◆ Given material
--- --- ---

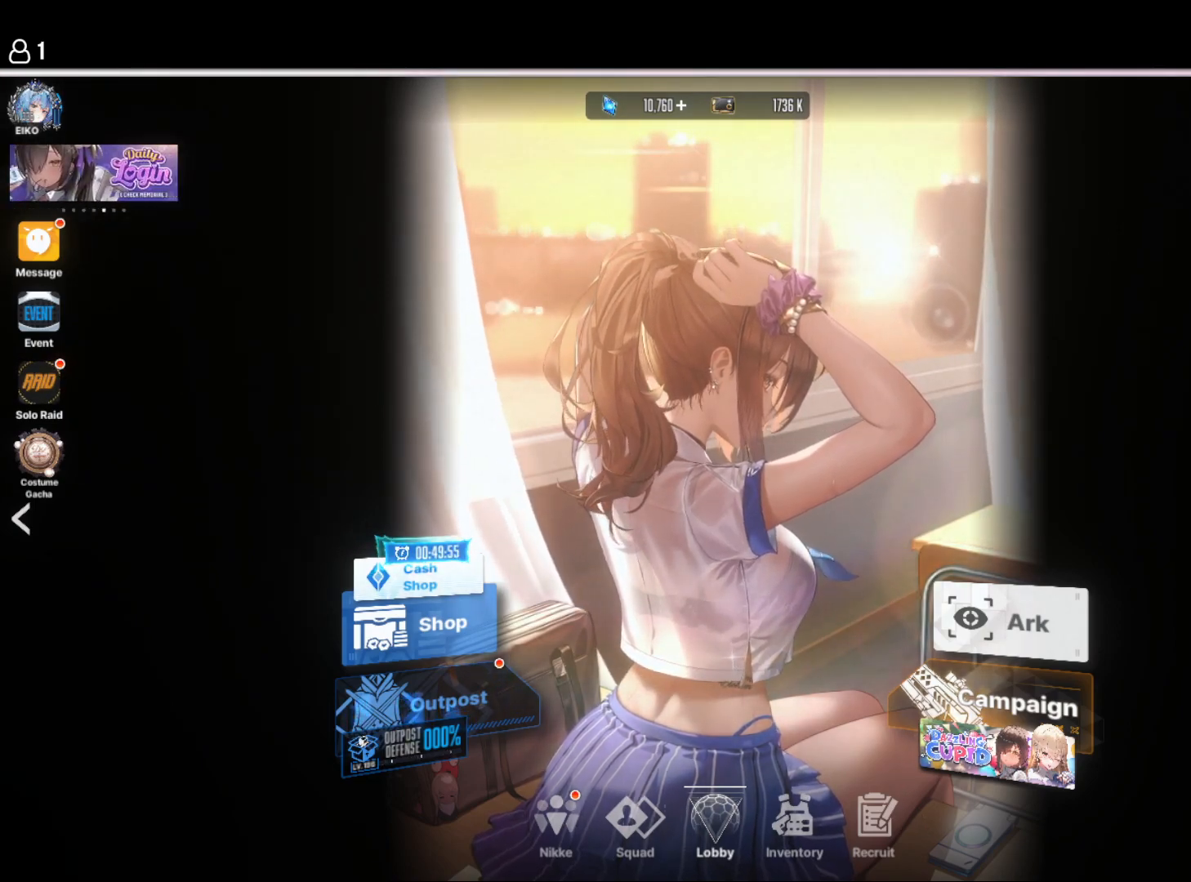
Gameplay with keyboard and mouse; each line is a JSON object with the keys held at the frame after it. "events" lists presses ("down") and releases ("up") of "1", "2", "3", "4", "5", "6", "a", "d", "e", "q", "r", "s", "space" and "w" between this image and that frame as [ms after this image, input, new state], when the widget could be followed in between. No other keys are recorded. Mouse buttons are not recorded. Not read: mouse_move.
{"keys": ["d"], "events": [[250, "a", "down"], [350, "a", "up"], [500, "d", "down"]]}
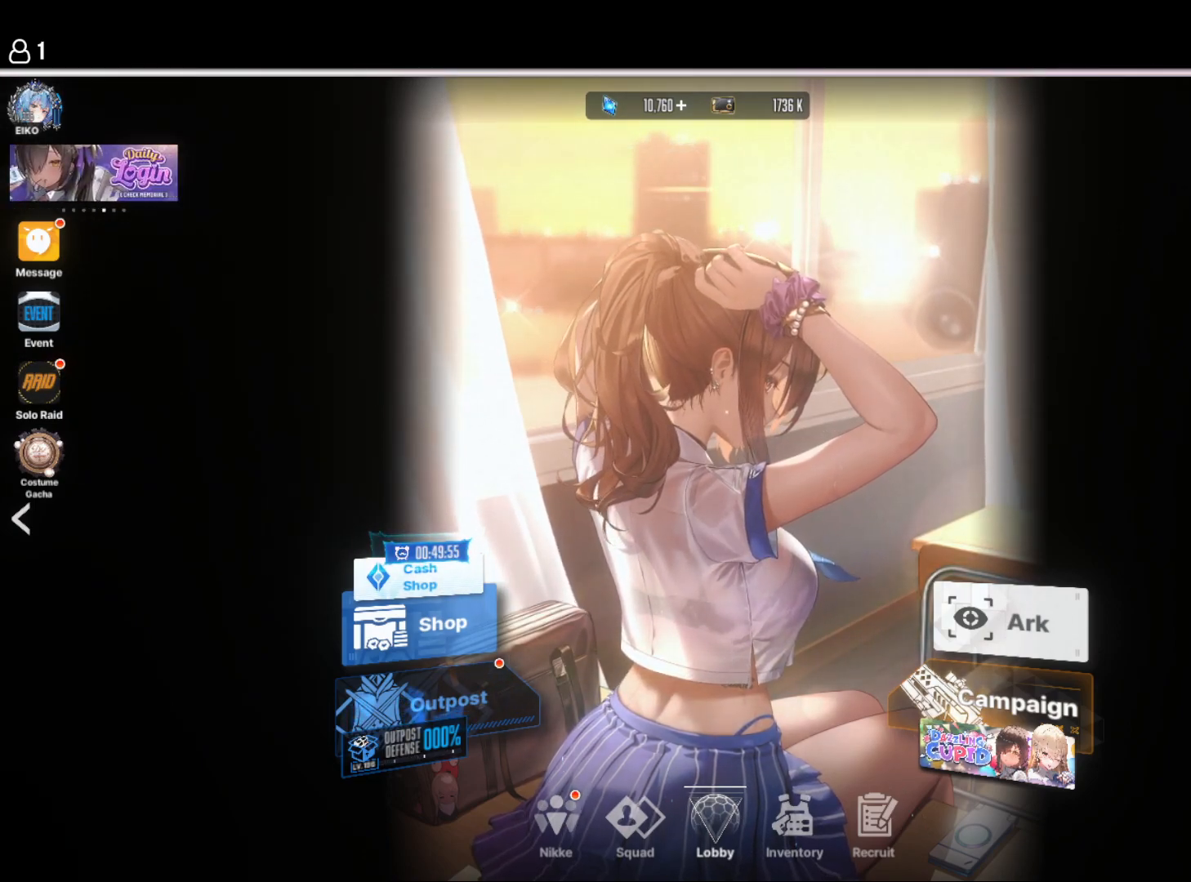
{"keys": ["a", "d"], "events": [[84, "d", "up"], [150, "space", "down"], [267, "space", "up"], [400, "d", "down"], [500, "a", "down"]]}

--- --- ---

◆ Goal of the exercise
Copy all lines from the material that contain "space".

◆ Expected output
Gameplay with keyboard and mouse; each line is a JSON object with the keys held at the frame after it. "events" lists presses ("down") and releases ("up") of "1", "2", "3", "4", "5", "6", "a", "d", "e", "q", "r", "s", "space" and "w" between this image and that frame as [ms after this image, input, new state], when the widget could be followed in between. No other keys are recorded. Mouse buttons are not recorded. Not read: mouse_move.
{"keys": ["a", "d"], "events": [[84, "d", "up"], [150, "space", "down"], [267, "space", "up"], [400, "d", "down"], [500, "a", "down"]]}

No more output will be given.